**TEXTO**
#####

Clique aqui para voltar à página inicialhttp://www.novomilenio.inf.br/baixada/bslivros08a37.htm
Última modificação em (mês/dia/ano/horário): 08/04/13 20:52:53
Clique aqui para voltar à página inicial de Baixada Santista

BAIXADA SANTISTA - LIVROS - Docas de Santos
Capítulo 37

Clique aqui para ir ao índicePublicada em 1936 pela Typographia do Jornal do Commercio - Rodrigues & C., do Rio de Janeiro - mesma cidade onde tinha sede a então poderosa Companhia Docas de Santos (CDS), que construiu o porto de Santos e empresta seu nome ao título, esta obra de Helio Lobo, em 700 páginas, tem como título Docas de Santos - Suas Origens, Lutas e Realizações.

O exemplar pertencente à Biblioteca Pública Alberto Sousa, de Santos/SP, pertenceu ao jornalista Francisco Azevedo (criador da coluna Porto & Mar do jornal santista A Tribuna), e foi cedido a Novo Milênio para digitalização, em maio de 2010, através da bibliotecária Bettina Maura Nogueira de Sá, sendo em seguida transferido para o acervo da Fundação Arquivo e Memória de Santos. Assim, Novo Milênio apresenta nestas páginas a primeira edição digital integral da obra (ortografia atualizada nesta transcrição) - páginas 279 a 283:

Leva para a página anterior

Docas de Santos

Suas origens, lutas e realizações

Helio Lobo

Leva para a página anterior

TERCEIRA PARTE (1906-1910)

Capítulo XXXVII

Realizações compensadoras

A essas dificuldades, fruto da própria obra nas suas contingências, opunham-se várias compensações, além da fundamental – a construção, no tempo, do cais e de seus acessórios.

Assim a inauguração dos armazéns gerais, realizada a 12 de março de 1908
[111]. Nem por ter sido retardada, diminuía sua relevância para o porto e o Estado.

Telegrafou Candido Gaffrée ao presidente da República, bem como aos ministros da Viação e Fazenda e ao presidente de São Paulo [112]. No Rio, exultou a imprensa. Em Santos, com receio embora que a empresa quisesse abusar "alugando seus armazéns", foi de regozijo o sentimento (Diario de Santos, 20 de março de 1908):

É realmente um grande melhoramento para o comércio em geral, facilitando-lhe os meios para desenvolver as suas transações. Nem se pode negar, seria uma clamorosa injustiça desconhecer os benefícios que as Docas de Santos têm prestado a esta cidade, não só sob o ponto de vista higiênico, mas sob o ponto de vista material e progressivo, transformando o porto de Santos em um porto modelo, com um serviço de carga e descarga que nada deixa a desejar.

#####

(Trechos dos registros)
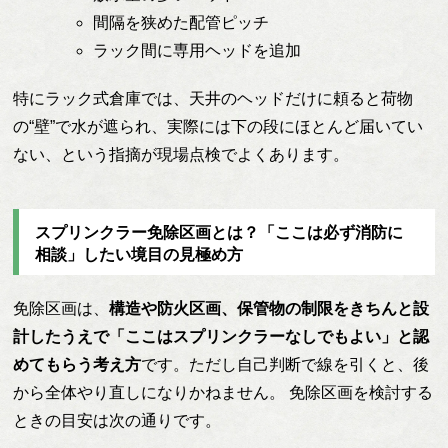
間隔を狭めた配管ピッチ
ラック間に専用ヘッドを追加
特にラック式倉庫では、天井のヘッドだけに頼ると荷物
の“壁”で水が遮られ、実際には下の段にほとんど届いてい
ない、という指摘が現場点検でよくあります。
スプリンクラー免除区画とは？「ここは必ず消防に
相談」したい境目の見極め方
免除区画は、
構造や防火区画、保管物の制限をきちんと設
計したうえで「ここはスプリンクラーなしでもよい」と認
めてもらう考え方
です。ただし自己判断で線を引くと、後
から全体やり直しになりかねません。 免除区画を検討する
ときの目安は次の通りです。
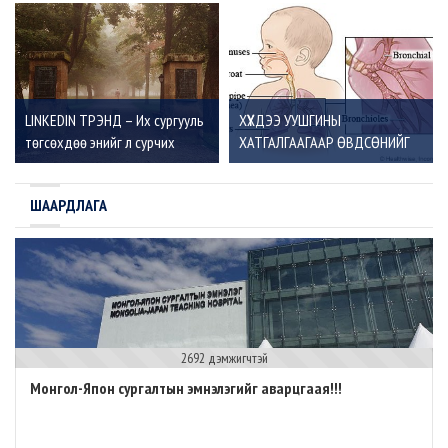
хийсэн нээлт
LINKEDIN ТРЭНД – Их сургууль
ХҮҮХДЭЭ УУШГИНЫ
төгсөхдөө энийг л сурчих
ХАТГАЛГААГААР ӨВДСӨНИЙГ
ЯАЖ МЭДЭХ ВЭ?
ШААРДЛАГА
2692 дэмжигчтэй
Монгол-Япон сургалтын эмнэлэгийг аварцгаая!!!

#####

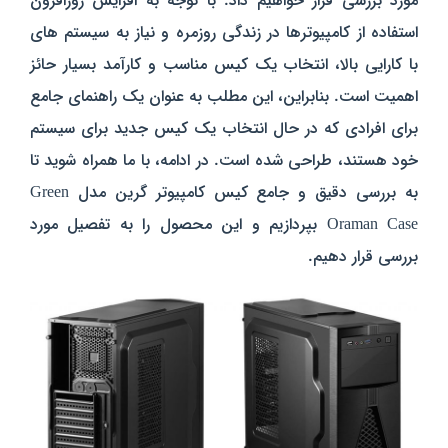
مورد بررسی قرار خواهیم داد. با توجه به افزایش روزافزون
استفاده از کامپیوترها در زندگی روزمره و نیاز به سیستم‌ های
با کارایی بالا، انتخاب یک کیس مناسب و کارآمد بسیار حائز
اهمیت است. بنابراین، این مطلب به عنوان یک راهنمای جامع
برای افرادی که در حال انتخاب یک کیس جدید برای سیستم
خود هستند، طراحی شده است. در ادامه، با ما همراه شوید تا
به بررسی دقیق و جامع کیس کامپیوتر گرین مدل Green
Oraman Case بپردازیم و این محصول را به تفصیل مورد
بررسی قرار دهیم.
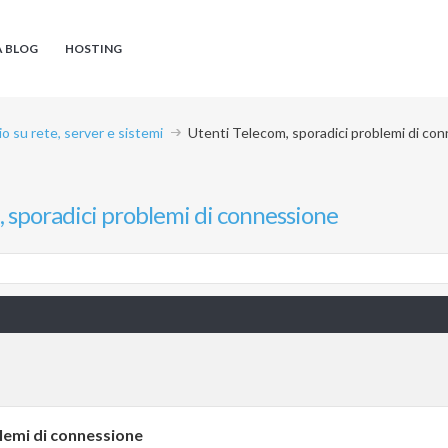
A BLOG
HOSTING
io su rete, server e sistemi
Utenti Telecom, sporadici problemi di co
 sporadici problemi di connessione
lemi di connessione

#####

**EXERCÍCIO 1**
Responda com base no texto sobre as Docas de Santos:
(a) Quantas páginas tem a obra de Helio Lobo?
(b) Em que mês e ano o exemplar foi cedido a Novo Milênio para digitalização?
(c) Em que data foi realizada a inauguração dos armazéns gerais?
**EXERCÍCIO 2**
Redigite, a partir dos registros, tudo desde a linha que contém "間隔を狭めた配管ピッチ" até a linha que contém "ときの目安は次の通りです。".

**SUA RESPOSTA 1**
(a) 700 páginas.
(b) Em maio de 2010.
(c) Em 12 de março de 1908.

**SUA RESPOSTA 2**
間隔を狭めた配管ピッチ
ラック間に専用ヘッドを追加
特にラック式倉庫では、天井のヘッドだけに頼ると荷物
の“壁”で水が遮られ、実際には下の段にほとんど届いてい
ない、という指摘が現場点検でよくあります。
スプリンクラー免除区画とは？「ここは必ず消防に
相談」したい境目の見極め方
免除区画は、
構造や防火区画、保管物の制限をきちんと設
計したうえで「ここはスプリンクラーなしでもよい」と認
めてもらう考え方
です。ただし自己判断で線を引くと、後
から全体やり直しになりかねません。 免除区画を検討する
ときの目安は次の通りです。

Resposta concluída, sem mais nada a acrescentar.